One reason why the Gaelic harp declined and disappeared during the 19th Century may be that its place as the "Irish harp" was usurped by a newly invented harp. John Egan was a Dublin harpmaker; his main business was pedal harps. He was comissioned by the harp societies mentioned above to build them harps with wire strings6, which seem to have used spare pedal harp bodies7. Between 1812-1819 he also developed a completely new kind of harp, being a smaller version of the pedal harp, using gut strings, finger ditals on the forepillar to operate the semitone mechanisms, and with a curving romantic profile8. Egan describes this as the "New improved portable Irish harp, invented by John Egan, pedal harp maker, Dublin"9. It is more commonly known as the Egan Royal Portable.
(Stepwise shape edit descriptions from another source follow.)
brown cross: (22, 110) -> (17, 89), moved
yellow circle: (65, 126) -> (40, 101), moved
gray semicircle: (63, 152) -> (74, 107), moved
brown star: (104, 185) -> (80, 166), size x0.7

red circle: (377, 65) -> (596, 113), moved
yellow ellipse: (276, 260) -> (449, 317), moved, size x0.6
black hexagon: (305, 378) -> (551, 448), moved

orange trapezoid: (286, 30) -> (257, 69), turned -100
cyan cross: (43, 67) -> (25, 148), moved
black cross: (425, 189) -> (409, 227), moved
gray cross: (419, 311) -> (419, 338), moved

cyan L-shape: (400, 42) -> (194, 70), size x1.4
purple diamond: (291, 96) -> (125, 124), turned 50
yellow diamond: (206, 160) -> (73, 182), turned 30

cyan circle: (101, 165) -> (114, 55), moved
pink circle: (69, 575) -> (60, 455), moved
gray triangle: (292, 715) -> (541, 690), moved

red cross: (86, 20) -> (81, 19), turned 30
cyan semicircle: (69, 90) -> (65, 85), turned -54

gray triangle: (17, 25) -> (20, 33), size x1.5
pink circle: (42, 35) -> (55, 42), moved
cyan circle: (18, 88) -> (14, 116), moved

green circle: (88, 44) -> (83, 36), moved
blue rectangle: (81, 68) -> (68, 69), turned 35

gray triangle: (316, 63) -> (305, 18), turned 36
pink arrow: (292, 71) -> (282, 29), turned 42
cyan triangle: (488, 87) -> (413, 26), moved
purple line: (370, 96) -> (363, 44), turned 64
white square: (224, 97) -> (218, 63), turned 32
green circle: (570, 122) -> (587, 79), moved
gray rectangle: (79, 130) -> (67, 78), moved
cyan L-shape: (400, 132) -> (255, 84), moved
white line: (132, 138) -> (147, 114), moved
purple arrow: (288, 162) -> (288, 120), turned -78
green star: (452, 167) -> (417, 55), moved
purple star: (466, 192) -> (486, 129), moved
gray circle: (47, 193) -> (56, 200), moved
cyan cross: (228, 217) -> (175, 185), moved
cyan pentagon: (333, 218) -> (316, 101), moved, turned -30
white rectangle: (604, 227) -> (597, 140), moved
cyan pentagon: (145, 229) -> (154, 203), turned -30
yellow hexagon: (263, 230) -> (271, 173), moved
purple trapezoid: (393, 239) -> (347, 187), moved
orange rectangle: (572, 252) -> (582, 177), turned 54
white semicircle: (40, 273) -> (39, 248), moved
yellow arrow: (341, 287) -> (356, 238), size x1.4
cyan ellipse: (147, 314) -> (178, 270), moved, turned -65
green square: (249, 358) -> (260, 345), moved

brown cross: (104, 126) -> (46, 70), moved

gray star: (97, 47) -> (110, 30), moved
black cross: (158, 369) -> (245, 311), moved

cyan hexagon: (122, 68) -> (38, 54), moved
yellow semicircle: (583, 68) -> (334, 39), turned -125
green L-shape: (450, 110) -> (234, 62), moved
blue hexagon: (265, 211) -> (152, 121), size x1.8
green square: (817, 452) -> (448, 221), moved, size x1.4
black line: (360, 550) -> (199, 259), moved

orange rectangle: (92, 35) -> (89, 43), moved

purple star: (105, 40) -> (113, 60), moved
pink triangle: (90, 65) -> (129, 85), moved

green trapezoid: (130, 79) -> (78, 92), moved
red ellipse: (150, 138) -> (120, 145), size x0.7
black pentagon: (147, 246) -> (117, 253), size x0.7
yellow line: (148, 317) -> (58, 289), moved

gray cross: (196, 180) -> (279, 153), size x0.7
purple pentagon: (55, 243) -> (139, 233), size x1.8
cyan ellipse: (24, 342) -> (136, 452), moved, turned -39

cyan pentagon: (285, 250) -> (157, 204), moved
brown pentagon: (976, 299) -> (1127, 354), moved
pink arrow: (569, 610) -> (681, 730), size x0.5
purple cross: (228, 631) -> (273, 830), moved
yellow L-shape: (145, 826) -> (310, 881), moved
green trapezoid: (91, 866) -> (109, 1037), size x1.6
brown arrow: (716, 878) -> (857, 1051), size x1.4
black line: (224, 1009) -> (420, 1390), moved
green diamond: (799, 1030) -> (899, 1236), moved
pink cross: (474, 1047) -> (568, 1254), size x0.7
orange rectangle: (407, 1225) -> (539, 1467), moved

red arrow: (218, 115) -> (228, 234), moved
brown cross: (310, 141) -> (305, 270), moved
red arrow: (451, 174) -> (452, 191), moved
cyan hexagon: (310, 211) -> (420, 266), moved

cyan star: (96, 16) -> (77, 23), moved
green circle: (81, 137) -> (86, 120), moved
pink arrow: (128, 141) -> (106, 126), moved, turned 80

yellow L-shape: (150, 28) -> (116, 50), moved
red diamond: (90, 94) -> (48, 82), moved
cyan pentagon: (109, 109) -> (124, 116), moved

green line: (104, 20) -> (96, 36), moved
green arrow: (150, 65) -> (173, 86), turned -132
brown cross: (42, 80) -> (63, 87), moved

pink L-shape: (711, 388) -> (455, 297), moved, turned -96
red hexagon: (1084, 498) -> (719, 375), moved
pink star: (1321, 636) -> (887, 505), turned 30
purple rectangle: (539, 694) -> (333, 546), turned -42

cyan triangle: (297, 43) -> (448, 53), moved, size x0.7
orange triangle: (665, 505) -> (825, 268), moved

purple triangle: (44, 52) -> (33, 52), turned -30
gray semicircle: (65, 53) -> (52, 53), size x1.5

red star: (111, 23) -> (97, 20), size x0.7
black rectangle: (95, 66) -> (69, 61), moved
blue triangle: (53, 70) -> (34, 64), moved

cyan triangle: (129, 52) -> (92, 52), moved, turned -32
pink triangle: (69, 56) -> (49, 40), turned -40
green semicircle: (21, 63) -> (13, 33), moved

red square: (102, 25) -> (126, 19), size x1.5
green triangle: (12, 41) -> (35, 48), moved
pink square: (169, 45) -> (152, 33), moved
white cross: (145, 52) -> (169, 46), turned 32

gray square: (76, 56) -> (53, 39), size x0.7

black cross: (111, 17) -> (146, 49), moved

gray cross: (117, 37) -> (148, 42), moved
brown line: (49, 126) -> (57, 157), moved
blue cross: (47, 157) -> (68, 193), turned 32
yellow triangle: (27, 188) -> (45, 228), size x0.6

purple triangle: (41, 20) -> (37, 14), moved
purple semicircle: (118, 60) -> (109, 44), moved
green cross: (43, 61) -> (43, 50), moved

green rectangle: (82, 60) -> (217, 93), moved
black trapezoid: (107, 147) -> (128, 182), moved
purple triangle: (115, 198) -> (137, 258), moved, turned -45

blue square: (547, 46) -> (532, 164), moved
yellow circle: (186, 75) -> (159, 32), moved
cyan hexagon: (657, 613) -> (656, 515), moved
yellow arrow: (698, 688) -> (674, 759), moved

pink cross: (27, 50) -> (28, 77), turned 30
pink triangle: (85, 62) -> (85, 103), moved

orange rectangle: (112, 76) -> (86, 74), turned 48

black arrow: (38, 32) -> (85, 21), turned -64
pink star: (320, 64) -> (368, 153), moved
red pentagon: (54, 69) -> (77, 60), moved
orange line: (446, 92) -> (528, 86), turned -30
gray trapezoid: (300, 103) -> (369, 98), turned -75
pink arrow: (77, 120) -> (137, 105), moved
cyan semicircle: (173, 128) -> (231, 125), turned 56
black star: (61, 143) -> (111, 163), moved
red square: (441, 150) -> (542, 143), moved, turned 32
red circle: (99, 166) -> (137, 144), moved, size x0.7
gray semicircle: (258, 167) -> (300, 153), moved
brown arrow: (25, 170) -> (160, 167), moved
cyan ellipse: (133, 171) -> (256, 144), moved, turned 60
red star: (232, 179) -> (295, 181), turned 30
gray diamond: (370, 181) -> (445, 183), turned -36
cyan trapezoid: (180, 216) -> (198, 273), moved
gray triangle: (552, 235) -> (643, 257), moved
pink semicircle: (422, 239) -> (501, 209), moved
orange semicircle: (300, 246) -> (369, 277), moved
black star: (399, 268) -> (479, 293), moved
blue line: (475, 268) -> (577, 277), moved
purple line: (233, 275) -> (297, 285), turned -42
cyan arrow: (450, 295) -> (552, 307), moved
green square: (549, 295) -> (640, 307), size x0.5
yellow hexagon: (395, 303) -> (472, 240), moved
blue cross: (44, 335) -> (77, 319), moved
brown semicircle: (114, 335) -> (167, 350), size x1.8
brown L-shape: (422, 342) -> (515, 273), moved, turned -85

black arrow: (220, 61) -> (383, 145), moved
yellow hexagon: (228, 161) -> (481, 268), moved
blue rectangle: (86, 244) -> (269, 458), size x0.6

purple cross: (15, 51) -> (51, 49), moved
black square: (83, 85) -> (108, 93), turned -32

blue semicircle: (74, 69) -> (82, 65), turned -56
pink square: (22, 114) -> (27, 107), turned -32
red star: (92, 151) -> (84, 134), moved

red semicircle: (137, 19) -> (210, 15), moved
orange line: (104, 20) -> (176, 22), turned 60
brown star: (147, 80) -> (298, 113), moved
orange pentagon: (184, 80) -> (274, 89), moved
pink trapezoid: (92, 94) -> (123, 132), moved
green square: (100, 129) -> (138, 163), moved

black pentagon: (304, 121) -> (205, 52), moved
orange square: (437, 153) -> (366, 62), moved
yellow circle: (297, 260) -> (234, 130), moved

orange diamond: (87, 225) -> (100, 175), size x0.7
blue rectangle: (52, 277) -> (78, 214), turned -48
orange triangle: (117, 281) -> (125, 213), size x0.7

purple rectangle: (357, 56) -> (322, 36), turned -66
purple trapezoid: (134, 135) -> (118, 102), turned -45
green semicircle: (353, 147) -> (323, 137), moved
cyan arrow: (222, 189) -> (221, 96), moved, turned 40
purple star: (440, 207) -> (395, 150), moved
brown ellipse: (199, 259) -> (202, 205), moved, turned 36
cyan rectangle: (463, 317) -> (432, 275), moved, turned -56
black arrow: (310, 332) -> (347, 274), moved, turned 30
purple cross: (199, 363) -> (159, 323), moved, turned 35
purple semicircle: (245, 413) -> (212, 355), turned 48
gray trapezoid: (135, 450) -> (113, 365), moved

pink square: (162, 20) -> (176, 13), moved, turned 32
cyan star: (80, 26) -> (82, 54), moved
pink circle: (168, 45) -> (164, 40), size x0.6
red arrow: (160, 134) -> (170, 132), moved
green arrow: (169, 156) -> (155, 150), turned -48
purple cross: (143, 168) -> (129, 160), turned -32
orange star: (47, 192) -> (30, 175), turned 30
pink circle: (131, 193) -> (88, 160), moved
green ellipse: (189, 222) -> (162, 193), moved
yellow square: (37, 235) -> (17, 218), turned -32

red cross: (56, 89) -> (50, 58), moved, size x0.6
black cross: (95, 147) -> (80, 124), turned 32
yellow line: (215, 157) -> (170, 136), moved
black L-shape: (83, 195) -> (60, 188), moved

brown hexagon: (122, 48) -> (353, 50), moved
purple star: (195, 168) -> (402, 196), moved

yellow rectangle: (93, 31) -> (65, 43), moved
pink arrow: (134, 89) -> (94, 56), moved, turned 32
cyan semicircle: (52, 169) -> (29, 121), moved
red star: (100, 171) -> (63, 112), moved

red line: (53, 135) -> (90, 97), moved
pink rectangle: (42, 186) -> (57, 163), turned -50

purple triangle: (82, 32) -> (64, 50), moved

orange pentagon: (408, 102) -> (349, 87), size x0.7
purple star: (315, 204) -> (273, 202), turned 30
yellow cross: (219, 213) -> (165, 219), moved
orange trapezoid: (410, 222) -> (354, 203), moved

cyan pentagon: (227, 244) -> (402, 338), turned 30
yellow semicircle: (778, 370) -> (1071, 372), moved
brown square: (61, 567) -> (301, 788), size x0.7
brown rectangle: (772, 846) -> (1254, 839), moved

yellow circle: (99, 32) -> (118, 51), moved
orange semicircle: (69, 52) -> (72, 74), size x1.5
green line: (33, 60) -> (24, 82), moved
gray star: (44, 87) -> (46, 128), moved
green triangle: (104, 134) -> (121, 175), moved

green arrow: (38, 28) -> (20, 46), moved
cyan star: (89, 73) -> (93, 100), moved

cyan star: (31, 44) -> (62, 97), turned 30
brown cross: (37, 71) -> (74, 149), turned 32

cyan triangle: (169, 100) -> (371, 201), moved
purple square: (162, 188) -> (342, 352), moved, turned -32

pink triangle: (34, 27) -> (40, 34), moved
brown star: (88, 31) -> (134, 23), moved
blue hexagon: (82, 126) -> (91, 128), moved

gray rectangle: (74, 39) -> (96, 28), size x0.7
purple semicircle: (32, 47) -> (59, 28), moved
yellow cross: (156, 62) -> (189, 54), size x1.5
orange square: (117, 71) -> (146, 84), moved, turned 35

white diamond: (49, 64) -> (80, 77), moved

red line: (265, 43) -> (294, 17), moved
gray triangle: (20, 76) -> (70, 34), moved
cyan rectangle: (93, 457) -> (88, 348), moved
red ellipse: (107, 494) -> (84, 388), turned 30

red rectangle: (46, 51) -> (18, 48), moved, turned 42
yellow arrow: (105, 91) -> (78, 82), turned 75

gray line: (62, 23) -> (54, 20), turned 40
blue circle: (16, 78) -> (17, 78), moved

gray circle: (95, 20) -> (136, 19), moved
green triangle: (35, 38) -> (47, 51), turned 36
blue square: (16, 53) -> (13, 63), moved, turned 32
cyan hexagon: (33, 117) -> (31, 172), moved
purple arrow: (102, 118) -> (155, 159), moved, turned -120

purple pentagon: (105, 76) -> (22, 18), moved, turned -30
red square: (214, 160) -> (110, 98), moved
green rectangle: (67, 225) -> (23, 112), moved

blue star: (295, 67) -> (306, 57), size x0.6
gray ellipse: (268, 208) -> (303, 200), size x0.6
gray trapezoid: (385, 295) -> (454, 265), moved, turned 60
Egan's new Portable Irish harp was marketed primarily to aristocratic ladies - the "strings, tuning, fingering etc. are exactly the same as the pedal harp" according to a contemporary advert10. These instruments with their gut strings and semitone mechanisms, and curving shape and diminutive size, came to be seen as the archetypal Irish harp.

Glen harp at Kingussie
Glen harp
© K Sanger

Amy Murray with gut-strung harp
Amy Murray
© K Sanger

George Haarnack with gut-strung harp
G. Haarnack
© Moira
Bonnington

Egan's portable harps fell out of fashion in the mid 19th century, but there was another harp revival in the last decade or so of the century. London makers such as Morley started producing simpler imitations of the Egan designs for the Irish market. In Scotland in 1892, the president of the Mod, Lord Archibald Campbell, was initially keen that Gaelic singing should be accompanied by the harp, and commissioned wire-strung copies of the Queen Mary harp from the Edinburgh instrument maker Glen. However by 1896 these had been replaced with harps that while retaining the medieval look, were completely redesigned by the London makers Haarnack, to have a pedal-harp style soundbox, gut strings and semitone mechanisms.11

So in the space of 100 years, a harp tradition stretching back a thousand or more years had become extinct in both Scotland and Ireland, and a completely new harp tradition had evolved in those areas, based on the European classical harp. Beyond the playing of certain melodies, there was no musical or technical connection between the two traditions; the modern "celtic harp" with its pedal-harp style soundbox, gut or nylon strings and semitone levers is a direct descendent of Egan's invention. The most interesting thing is that the terms such as "Irish harp" and "clarsach", its national symbolism, its romantic and mythological associations, in fact all of the non-musical and non-technical baggage that the harp has always carried along with it12, was transferred from the former to the latter with almost no interruption.